Josh LevittSenior Analyst ISeptember 3, 2009

FLUSHING, NY - SEPTEMBER 25: CitiField is seen from the New York Mets bullpen at Shea Stadium on September 25, 2008 in the  Flushing neighborhood of the Queens borough of New York City. The New York Mets will move from Shea Stadium at the conclusion of their 2008 season for their new home at Citi Field.  (Photo by Nick Laham/Getty Images)

Well, one of the least hitter-friendly parks in the majors isn't going to get anymore hitter-friendly anytime soon. Not in 2010 at least.

Sluggers hoping that the dimensions at cavernous Citi Field will be more home-run friendly in 2010, reportedly, are going to be disappointed.

The New York Daily News, citing an unnamed source, reported Thursday that New York Mets general manager Omar Minaya and manager Jerry Manuel recommended no changes be made to Citi Field's dimensions for next season. And the team's owners, the Wilpon family, will abide by that request.

So what does that mean for the Mets as they begin thinking about 2010?

It means that no free agent slugger in their right mind would come play for the Mets. Have they seen what Citi Field has done to David Wright's power numbers this season?

For God's sake, Gary Sheffield is leading the Mets with 10 home runs, and he has not hit a home run since JUNE (note: I'm not counting Francouer here because he did not play the entire year with the Mets).
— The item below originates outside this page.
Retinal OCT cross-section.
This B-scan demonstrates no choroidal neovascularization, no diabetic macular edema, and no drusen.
Matt Holliday to NY? No chance.

Jason Bay in orange and blue? Doubt it.

With this news in hand, the Mets need to approach this offseason with a four-pronged attack.
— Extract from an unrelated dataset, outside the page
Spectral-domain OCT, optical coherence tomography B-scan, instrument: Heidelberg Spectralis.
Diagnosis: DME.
Go after starting pitching on the free agent market

Unlike hitters who get destroyed by Citi Field, a quality pitcher should want to play for the Mets. If I was a fly ball pitcher, I would clamor to sign with the Mets.

In addition, the Mets cannot count on John Maine, Oliver Perez, and Mike Pelfrey to be anything more than No. 4 or 5 starters at this point. There are so many questions surrounding those guys that the Mets need to go ahead and fill the other two spots in the rotation behind Johan, thinking that they need to go get two more very good proven starters.

Defense matters

Since Citi Field will remain a pitcher's paradise, it's imperative that Mets get lots of quality defenders. The Mets simply cannot afford to give away runs with shoddy defense because of how few runs are scored at Citi Field.

Get faster and more athletic

Obviously in a big ballpark, speed will be more valuable than power. It's especially important that the Mets have outfielders who can cover a ton of ground because Lord knows I can't take another year of watching a Gary Sheffield-type run around trying to play a very spacious left field.

Trade for a power hitter

Think about it: in order for a power hitting free agent to come to the Mets, the team will have to dramatically overpay him because his stats are bound to go down in the hitter's hell that is Citi Field.

The Mets don't want to do that. In addition, I think the Mets would have a tough time convincing any power to come to NY because of how poorly Citi Field has played for hitters.

All of this leads me to the trade market. Even though the Mets don't have a ton of chips to send away, if the team wants to add the slugger that it so desperately needs, then this will be the best option.